ゾロアスター教の教えに見る環境倫理:清浄さと創造物への敬意
ゾロアスター教における自然観と環境倫理の基盤
「信仰と地球の未来」をご覧いただきありがとうございます。当サイトでは、世界の様々な宗教が環境保護や持続可能な社会の実現にどう関わっているかを探求しています。今回は、古代ペルシアを起源とするゾロアスター教の教えに見る環境倫理に焦点を当ててみます。ゾロアスター教は、紀元前6世紀頃に預言者ザラスシュトラ(ゾロアスター)によって開かれたとされる一神教で、善悪二元論や終末論など、後のユダヤ教、キリスト教、イスラム教にも影響を与えたと考えられています。この信仰体系において、自然や環境は非常に重要な位置を占めています。
ゾロアスター教の最高神アフラ・マズダーは、すべての善き創造主とされています。そして、火、水、大地、空気といった自然界の要素は、アフラ・マズダーの善き創造物であり、聖なるものとして敬意をもって扱われます。これは、ゾロアスター教の核となる概念の一つである「アーシャ(Asha)」、すなわち「真実」「秩序」「正義」と深く結びついています。アーシャは宇宙の法則、自然界の調和を意味し、これを守ることが人間の倫理的な義務とされています。自然を破壊したり汚染したりすることは、この神聖な秩序であるアーシャに反する行為と見なされるのです。
また、「アールマティ(Armaiti)」という概念も環境倫理に関連が深いです。アールマティは「敬虔」「献身」といった意味を持つと同時に、大地そのものを象徴するとも解釈されます。大地への敬意、大地を大切に扱うこと、そして農耕を通じて大地の恵みを享受することは、ゾロアスター教徒にとって重要な行為であり、持続可能な土地利用や農業への倫理的な基盤を提供しています。
清浄さの重視と環境への配慮
ゾロアスター教では、物理的および精神的な清浄さが極めて重視されます。特に、火、水、大地といった聖なる要素を不浄から守ることは、信徒の重要な務めです。例えば、ゾロアスター教の寺院である拝火廟の聖なる火は、常に清浄に保たれ、排泄物や死体など不浄とされるものが触れることは厳しく禁じられています。
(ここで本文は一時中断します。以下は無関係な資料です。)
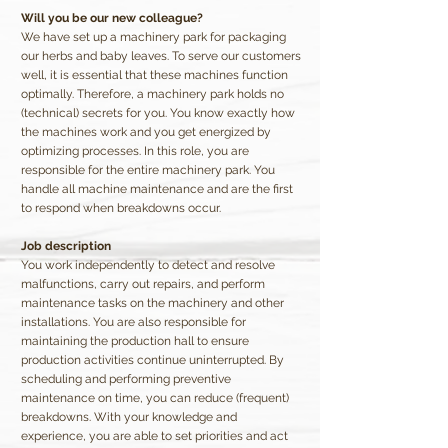
Will you be our new colleague?
We have set up a machinery park for packaging
our herbs and baby leaves. To serve our customers
well, it is essential that these machines function
optimally. Therefore, a machinery park holds no
(technical) secrets for you. You know exactly how
the machines work and you get energized by
optimizing processes. In this role, you are
responsible for the entire machinery park. You
handle all machine maintenance and are the first
to respond when breakdowns occur.
Job description
You work independently to detect and resolve
malfunctions, carry out repairs, and perform
maintenance tasks on the machinery and other
installations. You are also responsible for
maintaining the production hall to ensure
production activities continue uninterrupted. By
scheduling and performing preventive
maintenance on time, you can reduce (frequent)
breakdowns. With your knowledge and
experience, you are able to set priorities and act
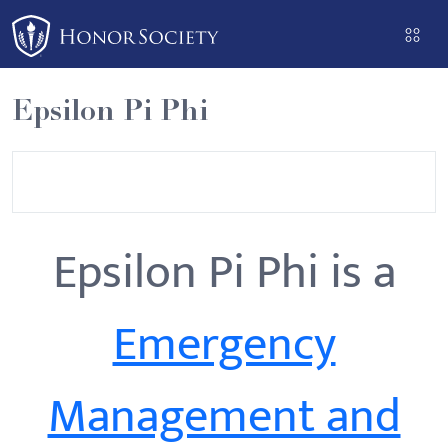
Please
note:
This
website
Epsilon Pi Phi
includes
an
accessibility
system.
Epsilon Pi Phi is a
Emergency
Management and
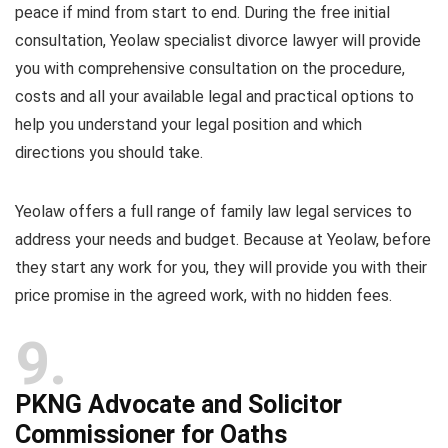
peace if mind from start to end. During the free initial
consultation, Yeolaw specialist divorce lawyer will provide
you with comprehensive consultation on the procedure,
costs and all your available legal and practical options to
help you understand your legal position and which
directions you should take.
Yeolaw offers a full range of family law legal services to
address your needs and budget. Because at Yeolaw, before
they start any work for you, they will provide you with their
price promise in the agreed work, with no hidden fees.
9
PKNG Advocate and Solicitor
Commissioner for Oaths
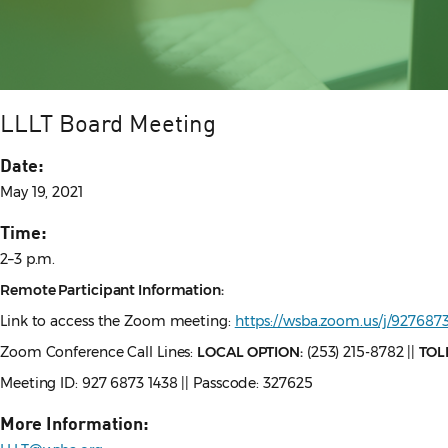
LLLT Board Meeting
Date:
May 19, 2021
Time:
2–3 p.m.
Remote Participant Information:
Link to access the Zoom meeting:
https://wsba.zoom.us/j/927
Zoom Conference Call Lines:
LOCAL OPTION:
(253) 215-8782 ||
TOL
Meeting ID: 927 6873 1438 || Passcode: 327625
More Information:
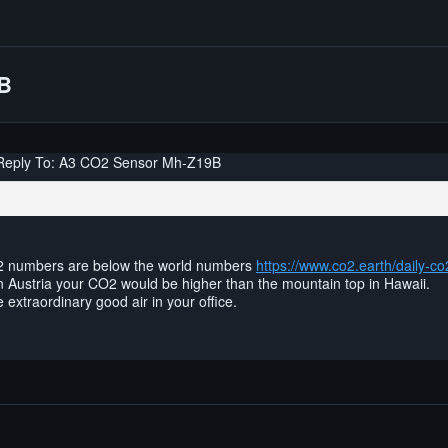
9B
Reply To: A3 CO2 Sensor Mh-Z19B
2 numbers are below the world numbers
https://www.co2.earth/daily-co
 in Austria your CO2 would be higher than the mountain top in Hawaii.
extraordinary good air in your office.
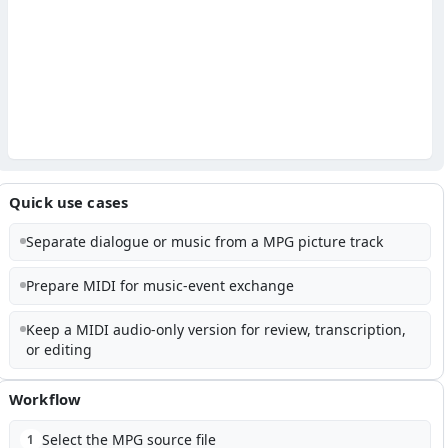
Quick use cases
Separate dialogue or music from a MPG picture track
Prepare MIDI for music-event exchange
Keep a MIDI audio-only version for review, transcription,
or editing
Workflow
Select the MPG source file
1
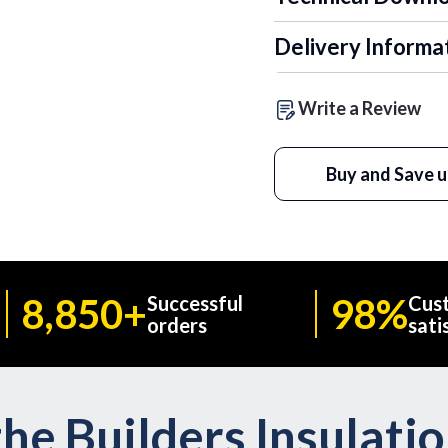
Delivery Informa
Write a Review
Buy and Save u
8,850+
98%
Successful
Cus
orders
sati
he Builders Insulati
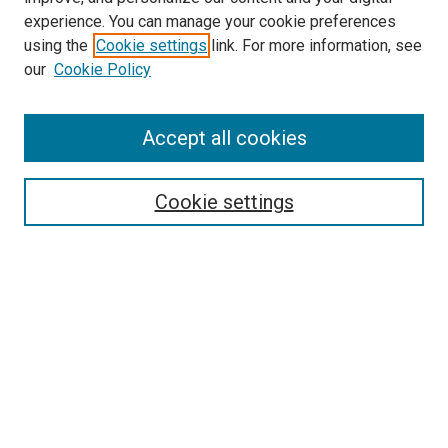
experience. You can manage your cookie preferences
using the
Cookie settings
link. For more information, see
our
Cookie Policy
Accept all cookies
Search
Enter search terms:
Cookie settings
Select context to search:
Advanced Search
Follow Us
Browse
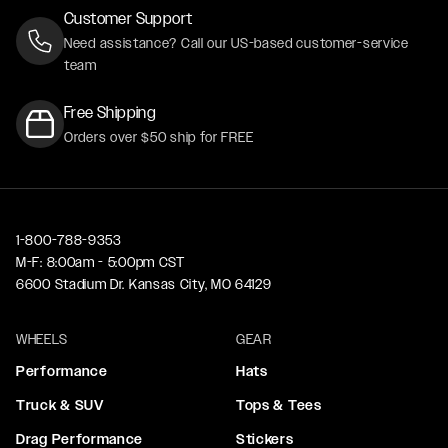
Customer Support
Need assistance? Call our US-based customer-service
team
Free Shipping
Orders over $50 ship for FREE
1-800-788-9353
M-F: 8:00am - 5:00pm CST
6600 Stadium Dr. Kansas City, MO 64129
WHEELS
GEAR
Performance
Hats
Truck & SUV
Tops & Tees
Drag Performance
Stickers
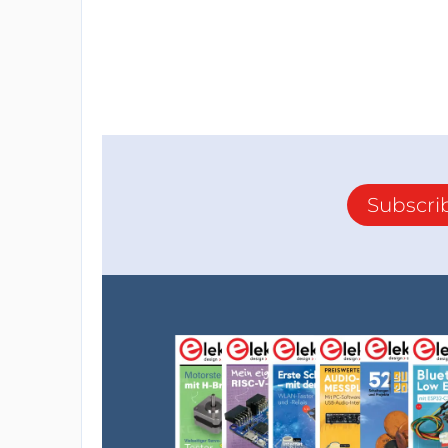
Subscri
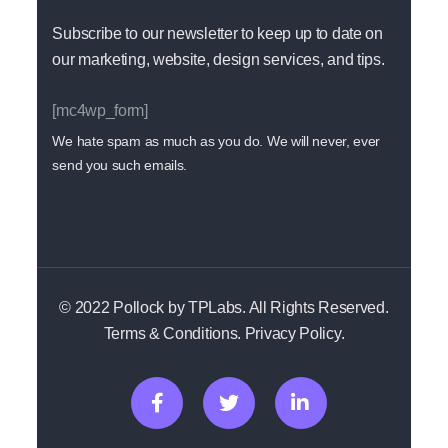
Subscribe to our newsletter to keep up to date on
our marketing, website, design services, and tips.
[mc4wp_form]
We hate spam as much as you do. We will never, ever
send you such emails.
© 2022 Pollock by TPLabs. All Rights Reserved.
Terms & Conditions. Privacy Policy.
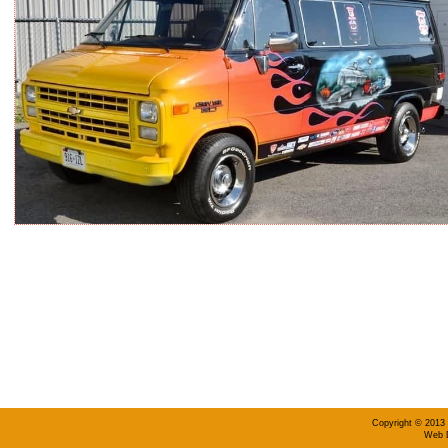
Copyright © 2013 
Web D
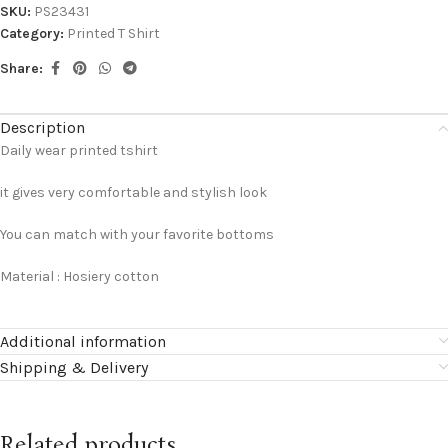
SKU:
PS23431
Category:
Printed T Shirt
Share:
Description
Daily wear printed tshirt
it gives very comfortable and stylish look
You can match with your favorite bottoms
Material : Hosiery cotton
Additional information
Shipping & Delivery
Related products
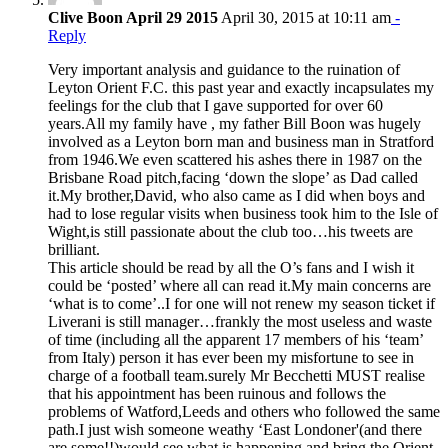
Clive Boon April 29 2015
April 30, 2015 at 10:11 am
-
Reply
Very important analysis and guidance to the ruination of
Leyton Orient F.C. this past year and exactly incapsulates my
feelings for the club that I gave supported for over 60
years.All my family have , my father Bill Boon was hugely
involved as a Leyton born man and business man in Stratford
from 1946.We even scattered his ashes there in 1987 on the
Brisbane Road pitch,facing ‘down the slope’ as Dad called
it.My brother,David, who also came as I did when boys and
had to lose regular visits when business took him to the Isle of
Wight,is still passionate about the club too…his tweets are
brilliant.
This article should be read by all the O’s fans and I wish it
could be ‘posted’ where all can read it.My main concerns are
‘what is to come’..I for one will not renew my season ticket if
Liverani is still manager…frankly the most useless and waste
of time (including all the apparent 17 members of his ‘team’
from Italy) person it has ever been my misfortune to see in
charge of a football team.surely Mr Becchetti MUST realise
that his appointment has been ruinous and follows the
problems of Watford,Leeds and others who followed the same
path.I just wish someone weathy ‘East Londoner'(and there
are some!!)would see what is happening and bring the Orient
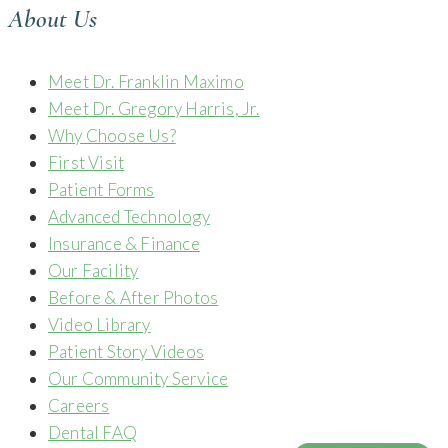
About Us
Meet Dr. Franklin Maximo
Meet Dr. Gregory Harris, Jr.
Why Choose Us?
First Visit
Patient Forms
Advanced Technology
Insurance & Finance
Our Facility
Before & After Photos
Video Library
Patient Story Videos
Our Community Service
Careers
Dental FAQ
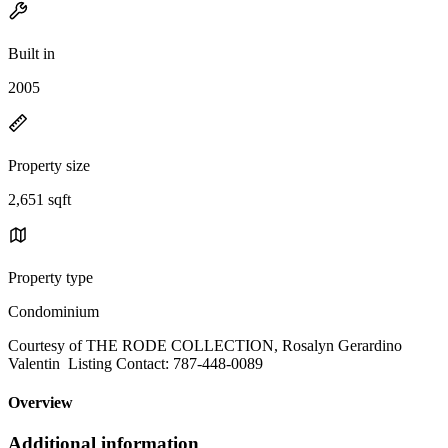
Built in
2005
Property size
2,651 sqft
Property type
Condominium
Courtesy of THE RODE COLLECTION, Rosalyn Gerardino
Valentin Listing Contact: 787-448-0089
Overview
Additional information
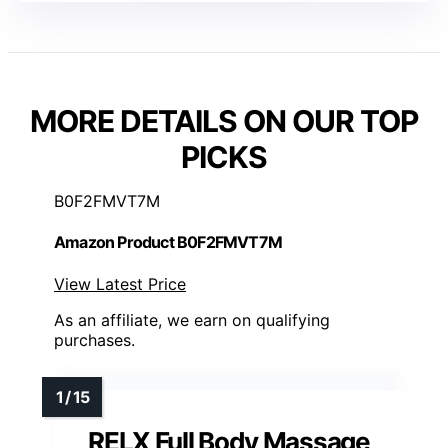
MORE DETAILS ON OUR TOP
PICKS
B0F2FMVT7M
Amazon Product B0F2FMVT7M
View Latest Price
As an affiliate, we earn on qualifying
purchases.
RELX Full Body Massage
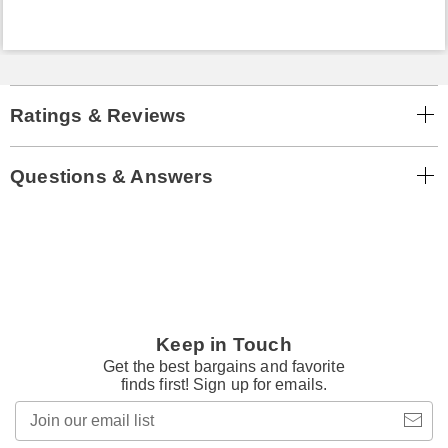
Ratings & Reviews
Questions & Answers
Keep in Touch
Get the best bargains and favorite
finds first! Sign up for emails.
Join
our
email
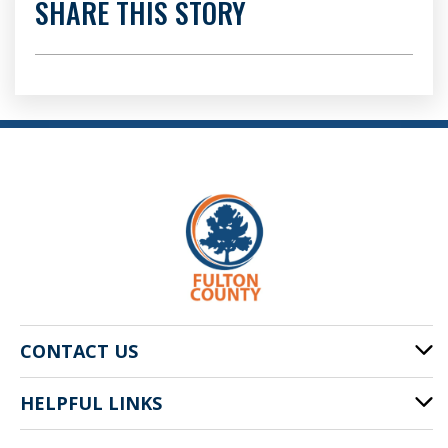
SHARE THIS STORY
CONTACT US
HELPFUL LINKS
141 Pryor St. SW
Atlanta, GA 30303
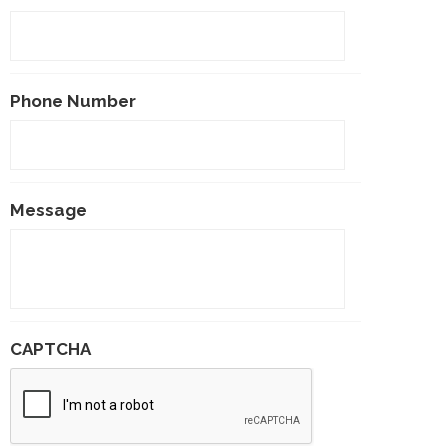
Phone Number
Message
CAPTCHA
葬儀においても、死体を大地や水、火に直接触れさせない独特の方法(鳥葬など)が用いられてきました。
このような清浄さへのこだわりは、現代的な視点で見ると、環境保護や衛生管理の実践に通じる側面を持っています。水を汚さない、大地を汚さない、空気を清浄に保つといった教えは、天然資源の保護や公衆衛生の維持に直接的に貢献する倫理観と言えるでしょう。もちろん、これは現代科学的な環境保護の知識や技術に基づくものではありませんが、自然界の要素を神聖視し、それを丁寧に扱うという教えは、現代の環境問題に対しても深い示唆を与えています。すなわち、自然を単なる資源としてではなく、それ自体に価値があるもの、あるいは敬意を払うべき対象として捉える視点です。
現代におけるゾロアスター教徒の環境への取り組み事例
ゾロアスター教徒のコミュニティは、主にインド(パールシーと呼ばれる人々)やイラン、そして欧米に広がっています。これらのコミュニティでは、古くからの教えに基づいた環境への配慮が現代的な取り組みに結びついている事例が見られます。
例えば、インドのパールシー社会は、教育水準が高く、経済的にも成功した人々が多いことで知られています。彼らは、古くからの教えである清浄さや自然への敬意を背景に、環境保護活動に関心を持つ人が少なくありません。慈善活動の一環として、植林活動を行ったり、環境教育を支援したりする事例が報告されています。また、コミュニティ内での水の管理や廃棄物の処理において、伝統的な価値観が現代的な方法と組み合わされている可能性も示唆されています。
海外のゾロアスター教コミュニティでは、小規模ながらも教会の敷地内での植栽活動や、地域社会と連携した清掃活動などが報告されています。これらの活動は、彼らの信仰における大地や自然への敬意、そして地域社会への貢献という側面が表れたものと言えるでしょう。特定の環境保護団体との大規模な組織的な連携事例は、他の大規模宗教に比べて少ないかもしれませんが、個々の信徒や小規模コミュニティによる実践は着実に行われています。
これらの事例から、ゾロアスター教の教えが、現代においても信徒の環境意識を高め、具体的な行動へと動機づける力を持っていることが分かります。特に、自然を神聖視し、清浄さを保つべき対象とする視点は、現代の物質主義的な自然観に対するオルタナティブな視点を提供し、異なる文化や背景を持つ人々に環境問題を伝える際の新たな切り口となり得ます。
まとめ:ゾロアスター教の教えが示唆すること
ゾロアスター教の教え、特にアーシャ(秩序、真実)やアールマティ(大地、敬虔)といった概念、そして火・水・大地・空気の清浄さを重視する価値観は、現代の環境倫理や持続可能な社会の実現に向けて重要な示唆を与えています。自然を単なる資源ではなく、それ自体が価値を持ち、敬意を払われるべき神聖な創造物であると捉える視点は、環境問題の根本原因である人間中心主義的な考え方を見直すきっかけとなります。
ゾロアスター教徒のコミュニティで行われている環境への配慮や取り組みは、たとえ規模が小さくても、彼らの信仰に根ざした実践として価値があります。こうした事例は、宗教コミュニティがその独自の教えや文化を基盤として、どのように環境問題に取り組めるかを示す一例となります。
環境系NPOの職員や研究者、教育関係者、宗教関係者の皆様にとって、ゾロアスター教のようなあまり知られていない宗教の環境観を知ることは、多様な背景を持つ人々と環境問題について対話する際の知識を深め、異なる視点からの協働の可能性を探る上で有益でしょう。今後も、「信仰と地球の未来」では、様々な信仰が地球の未来にどう貢献できるかを探求してまいります。